Les Rolling Stones, Martin Scorsese et ... Bill Clinton
Il est rigolo le dernier Scorsese. Il colle bien à l’époque du papy-boom florissant. Toujours avide d’occuper le haut du pavé. De briller sous les feux de la rampe.
Quatre ouistitis sur scène et un autre derrière la caméra. Avec même en prime une apparition de Bill Clinton en gentil pépé grisonnant sortant neveu et belle-mère.
Les premiers chantent, jouent de la guitare, grimacent, prennent des poses et font les (vieux) beaux.
Le second veille au grain, méticuleux, attentif, l’œil de lynx en bandoulière. Et soucieux de garder la donne.
Le troisième fait de la figuration. Au fait pourquoi est-il là ? Ah … oui. Il caritative. Et il fête ses 60 ans.
Si le spectacle filmé par Martin S. est celui des Stones, le film est bien le sien.
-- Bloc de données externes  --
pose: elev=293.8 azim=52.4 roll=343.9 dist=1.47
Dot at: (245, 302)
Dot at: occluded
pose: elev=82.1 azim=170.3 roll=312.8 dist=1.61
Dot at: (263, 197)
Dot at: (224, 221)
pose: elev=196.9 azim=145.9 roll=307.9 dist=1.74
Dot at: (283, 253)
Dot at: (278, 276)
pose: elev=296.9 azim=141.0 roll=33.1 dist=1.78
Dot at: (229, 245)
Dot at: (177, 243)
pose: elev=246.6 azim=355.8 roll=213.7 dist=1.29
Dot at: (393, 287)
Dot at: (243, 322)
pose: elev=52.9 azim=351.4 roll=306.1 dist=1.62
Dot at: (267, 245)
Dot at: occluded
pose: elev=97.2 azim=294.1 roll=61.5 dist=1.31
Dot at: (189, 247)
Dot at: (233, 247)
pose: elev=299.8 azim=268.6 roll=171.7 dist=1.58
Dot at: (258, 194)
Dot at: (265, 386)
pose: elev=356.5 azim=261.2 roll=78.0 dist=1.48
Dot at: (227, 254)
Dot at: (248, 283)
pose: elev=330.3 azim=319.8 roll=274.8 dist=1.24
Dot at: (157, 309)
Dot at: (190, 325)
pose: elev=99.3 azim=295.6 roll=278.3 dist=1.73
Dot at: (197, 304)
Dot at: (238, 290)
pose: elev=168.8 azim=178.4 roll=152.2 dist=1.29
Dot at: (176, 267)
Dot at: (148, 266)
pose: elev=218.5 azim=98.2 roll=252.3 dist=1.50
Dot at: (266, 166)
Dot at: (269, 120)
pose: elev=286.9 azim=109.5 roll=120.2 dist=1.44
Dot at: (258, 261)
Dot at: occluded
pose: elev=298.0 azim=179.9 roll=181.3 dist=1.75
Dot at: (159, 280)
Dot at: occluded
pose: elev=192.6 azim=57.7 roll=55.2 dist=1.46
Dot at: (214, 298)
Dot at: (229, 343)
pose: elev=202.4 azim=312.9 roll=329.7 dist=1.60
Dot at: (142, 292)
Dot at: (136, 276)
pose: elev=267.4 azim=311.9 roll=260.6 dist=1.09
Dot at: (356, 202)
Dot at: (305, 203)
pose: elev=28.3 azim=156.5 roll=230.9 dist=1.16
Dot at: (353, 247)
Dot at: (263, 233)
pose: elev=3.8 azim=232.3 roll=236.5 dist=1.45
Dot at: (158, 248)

Il l’affirme haut et fort non seulement en investissant par la voix et le physique les plans d’ouverture et de clôture et en insérant, selon sa volonté, des inserts d’archives (plus ou moins pertinentes) qui coupent le rythme du show.
Mais surtout en se réservant un autoritaire « cut » final qui remet les pendules à l’heure.
L’heure du cinéma et non pas uniquement celle de la « Performance » (*) musicale.
Scorsese ne nous épargne aucun détail du dispositif cinématographique qu’il met en place - caméras à l’épaule, sur travellings et sur grue - pour capter à travers les deux concerts donnés en 2006 au Beacon Theatre de New York (**) l’essence du pouvoir magnétique d’un groupe-culte et la façon dont il s’en sert pour séduire et manipuler son public.
Band dont le mythe s’est cristallisé pour toujours autour de l’incendiaire et poétique aubade donnée le 5 juillet 1969 à Hyde Park en hommage à Brian Jones et qui se terminait par un envol de papillons qui encore aujourd’hui hante les corps et les mémoires de ceux qui y étaient.
Comment, dans une chronique, ne pas redire ce qui a été martelé, dans tous les journaux, magazines, sites www, média visuels et audio lorsque « Shine a light » est sorti ?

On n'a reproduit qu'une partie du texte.